Any help and guidance you can provide would be greatly appreciated!

Hi there! Thanks for sharing detailed context about your project and dataset—this helps a lot in diagnosing the challenges and suggesting improvements. Detecting the “Cocos” on Brazil nut trees is an interesting task, and while small object detection can be tricky, there are several strategies you can use to improve your results.

Annotations and Dataset Preparation

  1. Annotation Strategy:

    • For Partial Objects: Include partially visible “Cocos” in your annotations if they are detectable by humans in the drone imagery. Excluding them might confuse the model into misclassifying similar regions that partially appear. Models learn better when trained on a variety of real-world scenarios.
    • Tight Bounding Boxes: Ensure bounding boxes are as tight as possible around the object edges. Loose annotations introduce noise and can degrade precision. Check out training mosaics (train_batch*.jpg) to verify label correctness.
    • Negative Samples: Yes, include negative samples (images without “Cocos”). These images help the model learn what is not a “Coco,” reducing false positives.
    • Clustered Annotations: In cases of tightly clustered “Cocos,” annotate each object individually. Clusters can pose difficulties, but clear individual annotations will help generalization.
  2. Dataset Size:
    Detection models benefit from sufficient examples per class. A general rule is ≥ 1500 images per class and ≥ 10,000 labeled objects source. If possible, expand your dataset with more annotated images.

  3. Image Resolution:
    Your Ground Sampling Distance (2.1 cm) sounds appropriate for drone imagery, but ensure your images are sufficiently high-resolution that “Cocos” occupy at least ~32x32 pixels. If they’re smaller, tiling/cropping the images into smaller segments containing objects may help.

Training Workflow

  1. Segmentation vs. Box Detection:
    If “Cocos” have irregular shapes and bounding boxes don’t work well, experimenting with instance segmentation models (e.g., YOLO11 with segmentation, yolo11n-seg.pt) could enhance detection accuracy.

  2. Augmentation for Small Objects:

    • Use Mosaic to improve context by mixing multiple images.
    • Random rotation, scaling, and flipping are especially useful for drone imagery.
    • Avoid heavy color augmentations unless lighting discrepancies are part of deployment conditions.
    • Syntax: Apply these automatically using the augmentation hyperparameters in YOLO training pipelines.

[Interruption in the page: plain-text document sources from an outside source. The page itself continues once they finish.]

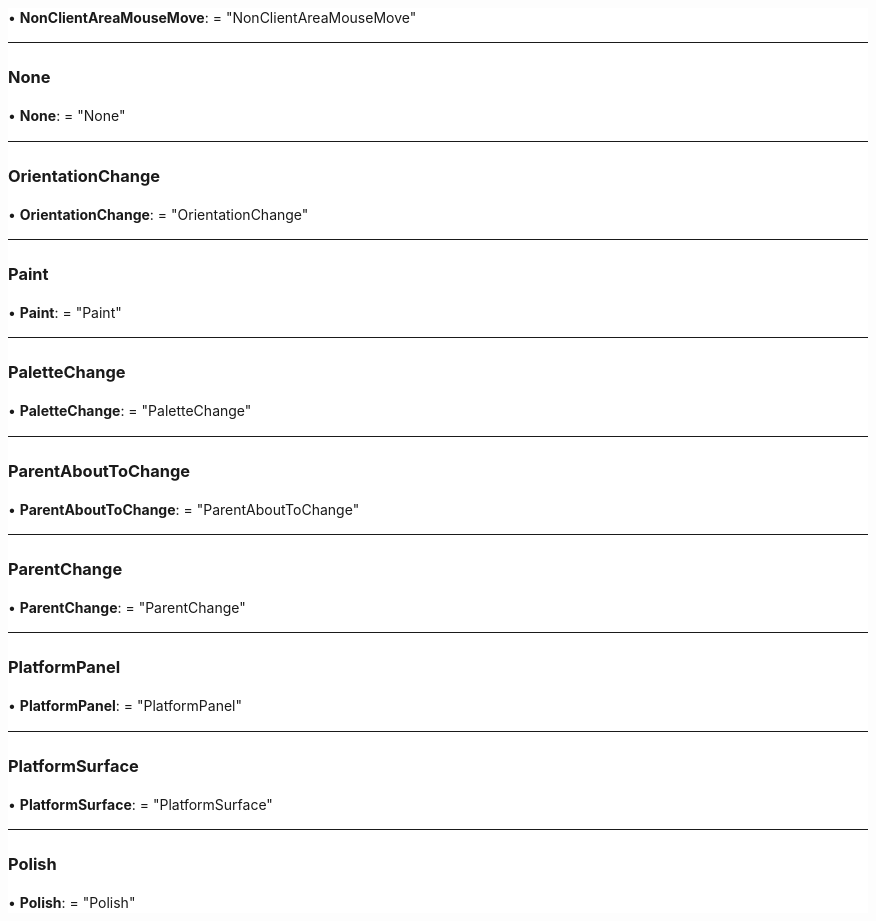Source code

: • **NonClientAreaMouseMove**: = "NonClientAreaMouseMove"

___

###  None

• **None**: = "None"

___

###  OrientationChange

• **OrientationChange**: = "OrientationChange"

___

###  Paint

• **Paint**: = "Paint"

___

###  PaletteChange

• **PaletteChange**: = "PaletteChange"

___

###  ParentAboutToChange

• **ParentAboutToChange**: = "ParentAboutToChange"

___

###  ParentChange

• **ParentChange**: = "ParentChange"

___

###  PlatformPanel

• **PlatformPanel**: = "PlatformPanel"

___

###  PlatformSurface

• **PlatformSurface**: = "PlatformSurface"

___

###  Polish

• **Polish**: = "Polish"
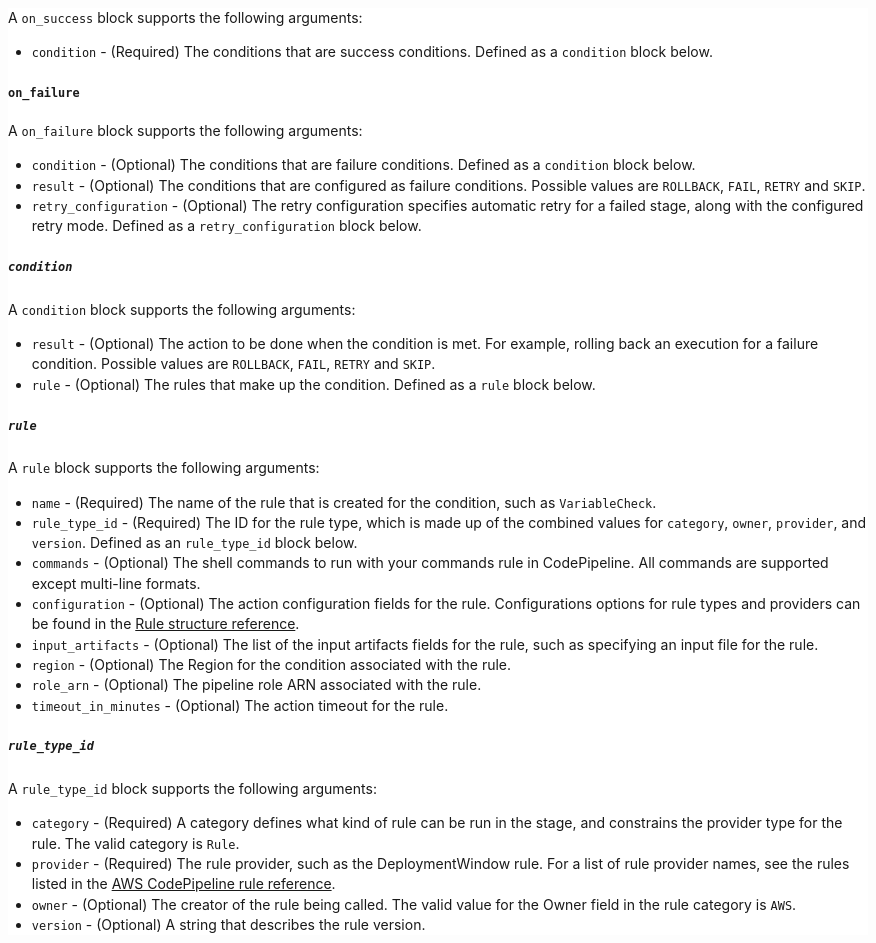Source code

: A `on_success` block supports the following arguments:

* `condition` - (Required) The conditions that are success conditions. Defined as a `condition` block below.

#### `on_failure`

A `on_failure` block supports the following arguments:

* `condition` - (Optional) The conditions that are failure conditions. Defined as a `condition` block below.
* `result` - (Optional) The conditions that are configured as failure conditions. Possible values are `ROLLBACK`,  `FAIL`, `RETRY` and `SKIP`.
* `retry_configuration` - (Optional) The retry configuration specifies automatic retry for a failed stage, along with the configured retry mode. Defined as a `retry_configuration` block below.

##### `condition`

A `condition` block supports the following arguments:

* `result` - (Optional) The action to be done when the condition is met. For example, rolling back an execution for a failure condition. Possible values are `ROLLBACK`, `FAIL`, `RETRY` and `SKIP`.
* `rule` - (Optional) The rules that make up the condition. Defined as a `rule` block below.

##### `rule`

A `rule` block supports the following arguments:

* `name` - (Required) The name of the rule that is created for the condition, such as `VariableCheck`.
* `rule_type_id` - (Required) The ID for the rule type, which is made up of the combined values for `category`, `owner`, `provider`, and `version`. Defined as an `rule_type_id` block below.
* `commands` - (Optional) The shell commands to run with your commands rule in CodePipeline. All commands are supported except multi-line formats.
* `configuration` - (Optional) The action configuration fields for the rule. Configurations options for rule types and providers can be found in the [Rule structure reference](https://docs.aws.amazon.com/codepipeline/latest/userguide/rule-reference.html).
* `input_artifacts` - (Optional) The list of the input artifacts fields for the rule, such as specifying an input file for the rule.
* `region` - (Optional) The Region for the condition associated with the rule.
* `role_arn` - (Optional) The pipeline role ARN associated with the rule.
* `timeout_in_minutes` - (Optional) The action timeout for the rule.

##### `rule_type_id`

A `rule_type_id` block supports the following arguments:

* `category` - (Required) A category defines what kind of rule can be run in the stage, and constrains the provider type for the rule. The valid category is `Rule`.
* `provider` - (Required) The rule provider, such as the DeploymentWindow rule. For a list of rule provider names, see the rules listed in the [AWS CodePipeline rule reference](https://docs.aws.amazon.com/codepipeline/latest/userguide/rule-reference.html).
* `owner` - (Optional) The creator of the rule being called. The valid value for the Owner field in the rule category is `AWS`.
* `version` - (Optional) A string that describes the rule version.
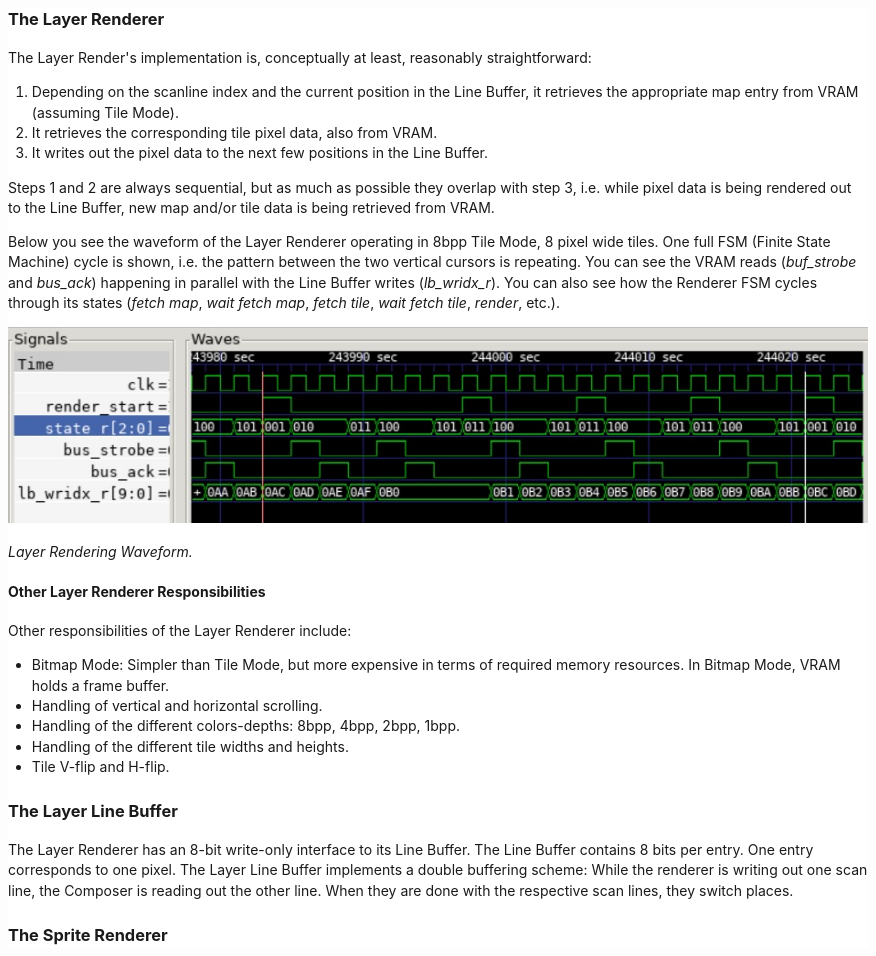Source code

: ### The Layer Renderer

The Layer Render's implementation is, conceptually at least, reasonably straightforward:

1. Depending on the scanline index and the current position in the Line Buffer, it retrieves the appropriate map entry from VRAM (assuming Tile Mode).
2. It retrieves the corresponding tile pixel data, also from VRAM.
3. It writes out the pixel data to the next few positions in the Line Buffer.

Steps 1 and 2 are always sequential, but as much as possible they overlap with step 3, i.e. while pixel data is being rendered out to the Line Buffer, new map and/or tile data is being retrieved from VRAM.

Below you see the waveform of the Layer Renderer operating in 8bpp Tile Mode, 8 pixel wide tiles. One full FSM (Finite State Machine) cycle is shown, i.e. the pattern between the two vertical cursors is repeating.
You can see the VRAM reads (*buf_strobe* and *bus_ack*) happening in parallel with the Line Buffer writes (*lb_wridx_r*). You can also see how the Renderer FSM cycles through its states (*fetch map*, *wait fetch map*, *fetch tile*, *wait fetch tile*, *render*, etc.).

![Layer Rendering Waveform.](assets/layer_render_l0_only_tile_mode_8bpp_tile_w_8.jpg)

*Layer Rendering Waveform.*

#### Other Layer Renderer Responsibilities

Other responsibilities of the Layer Renderer include:

- Bitmap Mode: Simpler than Tile Mode, but more expensive in terms of required memory resources. In Bitmap Mode, VRAM holds a frame buffer.
- Handling of vertical and horizontal scrolling.
- Handling of the different colors-depths: 8bpp, 4bpp, 2bpp, 1bpp.
- Handling of the different tile widths and heights.
- Tile V-flip and H-flip.
  
### The Layer Line Buffer

The Layer Renderer has an 8-bit write-only interface to its Line Buffer. The Line Buffer contains 8 bits per entry. One entry corresponds to one pixel.
The Layer Line Buffer implements a double buffering scheme: While the renderer is writing out one scan line, the Composer is reading out the other line. When they are done with the respective scan lines, they switch places.  
  
### The Sprite Renderer
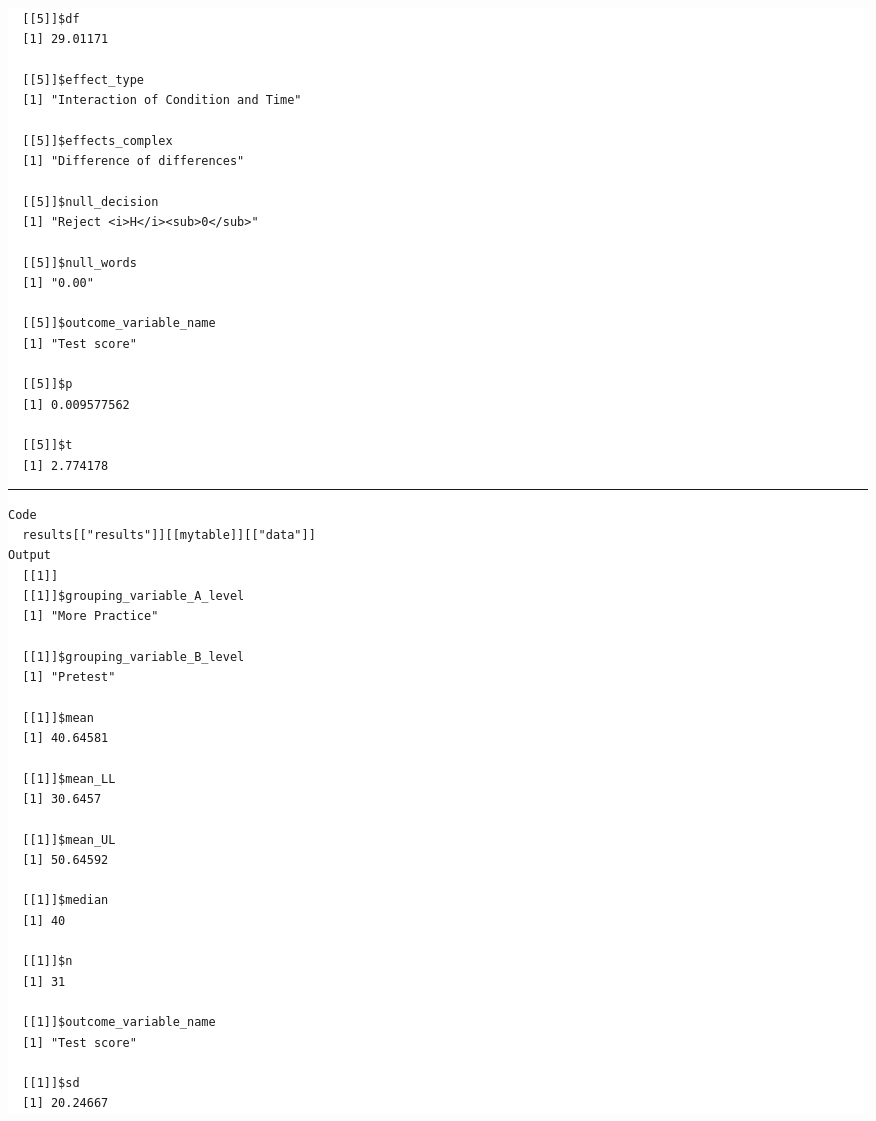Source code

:       [[5]]$df
      [1] 29.01171
      
      [[5]]$effect_type
      [1] "Interaction of Condition and Time"
      
      [[5]]$effects_complex
      [1] "Difference of differences"
      
      [[5]]$null_decision
      [1] "Reject <i>H</i><sub>0</sub>"
      
      [[5]]$null_words
      [1] "0.00"
      
      [[5]]$outcome_variable_name
      [1] "Test score"
      
      [[5]]$p
      [1] 0.009577562
      
      [[5]]$t
      [1] 2.774178
      
      

---

    Code
      results[["results"]][[mytable]][["data"]]
    Output
      [[1]]
      [[1]]$grouping_variable_A_level
      [1] "More Practice"
      
      [[1]]$grouping_variable_B_level
      [1] "Pretest"
      
      [[1]]$mean
      [1] 40.64581
      
      [[1]]$mean_LL
      [1] 30.6457
      
      [[1]]$mean_UL
      [1] 50.64592
      
      [[1]]$median
      [1] 40
      
      [[1]]$n
      [1] 31
      
      [[1]]$outcome_variable_name
      [1] "Test score"
      
      [[1]]$sd
      [1] 20.24667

Hyperparameters and Model Configuration

  1. Model Size:
    Larger models (e.g., YOLO11x) usually perform better for small object detection due to their increased capacity. However, ensure your hardware can handle the larger model with adequate batch size to maintain batchnorm performance.

  2. Anchor Tuning:
    Customize anchor box sizes to fit the typical widths/heights of the “Cocos.” You can automate anchor tuning during training by using the --autoanchor argument (enabled by default).

  3. Learning Rate and Batch Size:
    Start with default hyperparameters but experiment with smaller batch sizes and slightly reduced learning rates (--lr) if observing overfitting. A smaller batch size ensures gradients stabilize for datasets with intricate annotations.

Small Object Detection Tips

  1. Tiling for Small Objects:
    If “Cocos” are small relative to the image, split each large image into tiles and adjust annotations accordingly. Tiling retains the resolution and makes small objects more apparent to the model source.

  2. Evaluation:
    Monitor key metrics like Precision, Recall, and mAP@.5 during validation to check overfitting or underfitting. Also, review results using confusion matrices and visualizations.

Resources and Suggested Next Steps

Here’s how to implement these ideas:

Finally, detect-specific questions like cropping vs. tiling, augmentations, learning rate adjustments, and segmentation workflows will benefit from active experimentation. Feel free to share your updated results and we’ll explore further optimizations with you! :rocket:

Good luck with your project! :star2:

Are you using SAHI? Otherwise, if they’re so small, the model wouldn’t be able to detect them.

This is very helpful thank you.

1 Like

I am reading about SAHI now and planning to implement it. Thank you.